Reading: Still reading the James Bond novel Forever and a Day by Anthony Horowitz. Still going along fine, not remarkable but getting more gripping as it’s going along.

Writing with: a Zebra ZmulsionEX, nice smooth writer but can take a while to dry depending on the paper.

Listening to: Startups for the Rest of Us episode 448 “Let’s Talk About Bluetick” where they talked through some of the problems Mike Taber, one of the hosts of the podcast, is having growing his software as a service business Bluetick. This was pretty brutal in parts as you could tell Mike was struggling to talk about how much his motivation has been hit and what problems he’s having pushing forwards as the business has plateaued.
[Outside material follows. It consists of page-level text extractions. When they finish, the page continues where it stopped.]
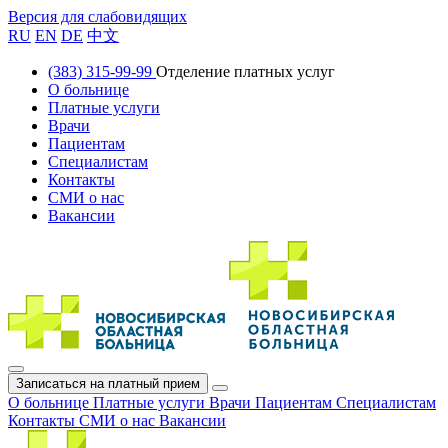
Версия для слабовидящих
RU
EN
DE
中文
(383) 315-99-99
Отделение платных услуг
О больнице
Платные услуги
Врачи
Пациентам
Специалистам
Контакты
СМИ о нас
Вакансии
Записаться на платный прием
О больнице
Платные услуги
Врачи
Пациентам
Специалистам
Контакты
СМИ о нас
Вакансии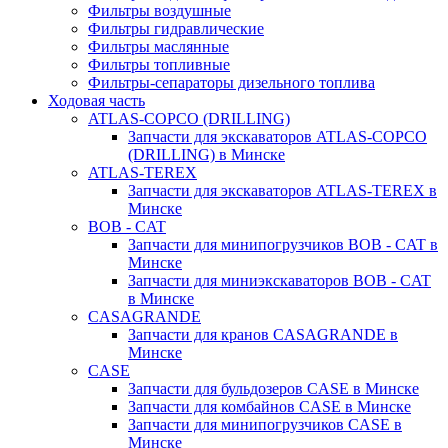
Фильтры воздушные
Фильтры гидравлические
Фильтры маслянные
Фильтры топливные
Фильтры-сепараторы дизельного топлива
Ходовая часть
ATLAS-COPCO (DRILLING)
Запчасти для экскаваторов ATLAS-COPCO
(DRILLING) в Минске
ATLAS-TEREX
Запчасти для экскаваторов ATLAS-TEREX в
Минске
BOB - CAT
Запчасти для минипогрузчиков BOB - CAT в
Минске
Запчасти для миниэкскаваторов BOB - CAT
в Минске
CASAGRANDE
Запчасти для кранов CASAGRANDE в
Минске
CASE
Запчасти для бульдозеров CASE в Минске
Запчасти для комбайнов CASE в Минске
Запчасти для минипогрузчиков CASE в
Минске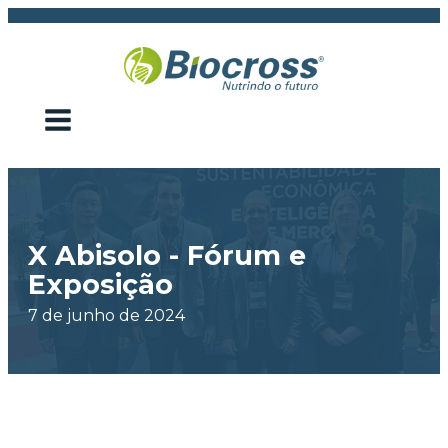
X Abisolo - Fórum e
Exposição
7 de junho de 2024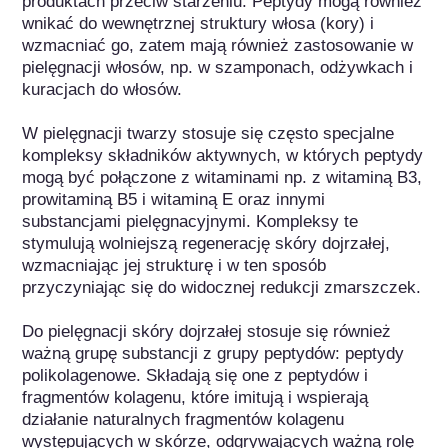
produktach przeciw starzeniu. Peptydy mogą również 
wnikać do wewnętrznej struktury włosa (kory) i 
wzmacniać go, zatem mają również zastosowanie w 
pielęgnacji włosów, np. w szamponach, odżywkach i 
kuracjach do włosów. 

W pielęgnacji twarzy stosuje się często specjalne 
kompleksy składników aktywnych, w których peptydy 
mogą być połączone z witaminami np. z witaminą B3, 
prowitaminą B5 i witaminą E oraz innymi 
substancjami pielęgnacyjnymi. Kompleksy te 
stymulują wolniejszą regenerację skóry dojrzałej, 
wzmacniając jej strukturę i w ten sposób 
przyczyniając się do widocznej redukcji zmarszczek.

Do pielęgnacji skóry dojrzałej stosuje się również 
ważną grupę substancji z grupy peptydów: peptydy 
polikolagenowe. Składają się one z peptydów i 
fragmentów kolagenu, które imitują i wspierają 
działanie naturalnych fragmentów kolagenu 
występujących w skórze, odgrywających ważną rolę 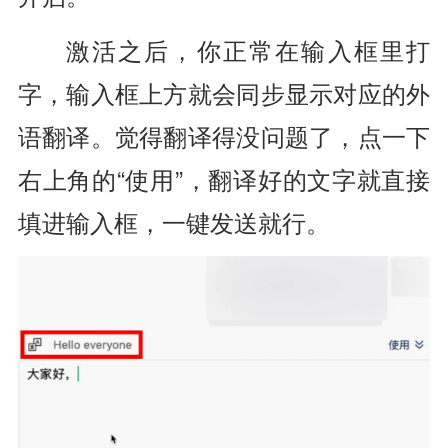
激活之后，你正常在输入框里打
字，输入框上方就会同步显示对应的外
语翻译。觉得翻译得没问题了，点一下
右上角的“使用”，翻译好的文字就直接
填进输入框，一键发送就行。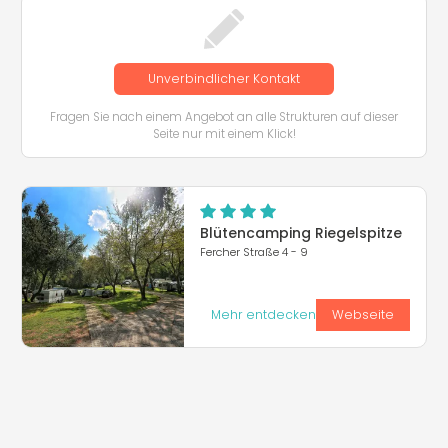
Unverbindlicher Kontakt
Fragen Sie nach einem Angebot an alle Strukturen auf dieser
Seite nur mit einem Klick!
Blütencamping Riegelspitze
Fercher Straße 4 - 9
Mehr entdecken
Webseite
It gave me a lot to think about as I can recognise some of the same behaviours in myself, and I’m now where near as successful as he’s got in the SaaS space – not only does he have a running SaaS, he’s written a book about them, and co-runs a very successful conference about them. One to listen to again soon. I hope Mike finds a way out of his situation, even if it’s to change in a way he’s not sure about.